→ Extracted records:
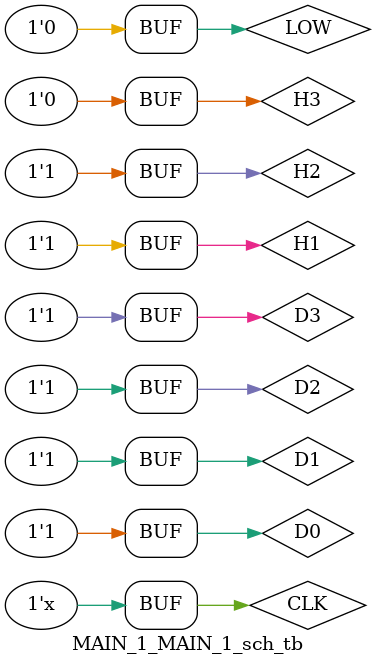
<source format=v>

`timescale 1ns / 1ps

module MAIN_1_MAIN_1_sch_tb();

// Inputs
   reg H3;
   reg H2;
   reg H1;
   reg LOW;
   reg D3;
   reg D2;
   reg D1;
   reg D0;
   reg CLK;

// Output
   wire BB;
   wire CC;
   wire AA;
   wire A;
   wire B;
   wire C;

// Bidirs

// Instantiate the UUT
   MAIN_1 UUT (
		.H3(H3), 
		.H2(H2), 
		.H1(H1), 
		.LOW(LOW), 
		.D3(D3), 
		.D2(D2), 
		.D1(D1), 
		.D0(D0), 
		.CLK(CLK), 
		.BB(BB), 
		.CC(CC), 
		.AA(AA), 
		.A(A), 
		.B(B), 
		.C(C)
   );
// Initialize Inputs
   initial begin
		LOW = 0;
		H3 = 0;
		H2 = 0;
		H1 = 0;
		D3 = 1;
		D2 = 1;
		D1 = 1;
		D0 = 1;
		CLK=1;
		
   end
	always begin
	#20;
	CLK=~CLK;
	end
	always begin
	H1=1;
	#2000;
	H1=0;
	#3000;
	H1=1;
	#1000;	
	end
	always begin
	H2=0;
	#3000;
	H2=1;
	#3000;
	end
	always begin
	H3=0;
	#1000;
	H3=1;
	#3000;
	H3=0;
	#2000;
	end


endmodule

</source>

→ Problem statement:
This task asks for the data above repeated exactly, without a single picture.

→ Response to the task:
<source format=v>

`timescale 1ns / 1ps

module MAIN_1_MAIN_1_sch_tb();

// Inputs
   reg H3;
   reg H2;
   reg H1;
   reg LOW;
   reg D3;
   reg D2;
   reg D1;
   reg D0;
   reg CLK;

// Output
   wire BB;
   wire CC;
   wire AA;
   wire A;
   wire B;
   wire C;

// Bidirs

// Instantiate the UUT
   MAIN_1 UUT (
		.H3(H3), 
		.H2(H2), 
		.H1(H1), 
		.LOW(LOW), 
		.D3(D3), 
		.D2(D2), 
		.D1(D1), 
		.D0(D0), 
		.CLK(CLK), 
		.BB(BB), 
		.CC(CC), 
		.AA(AA), 
		.A(A), 
		.B(B), 
		.C(C)
   );
// Initialize Inputs
   initial begin
		LOW = 0;
		H3 = 0;
		H2 = 0;
		H1 = 0;
		D3 = 1;
		D2 = 1;
		D1 = 1;
		D0 = 1;
		CLK=1;
		
   end
	always begin
	#20;
	CLK=~CLK;
	end
	always begin
	H1=1;
	#2000;
	H1=0;
	#3000;
	H1=1;
	#1000;	
	end
	always begin
	H2=0;
	#3000;
	H2=1;
	#3000;
	end
	always begin
	H3=0;
	#1000;
	H3=1;
	#3000;
	H3=0;
	#2000;
	end


endmodule

</source>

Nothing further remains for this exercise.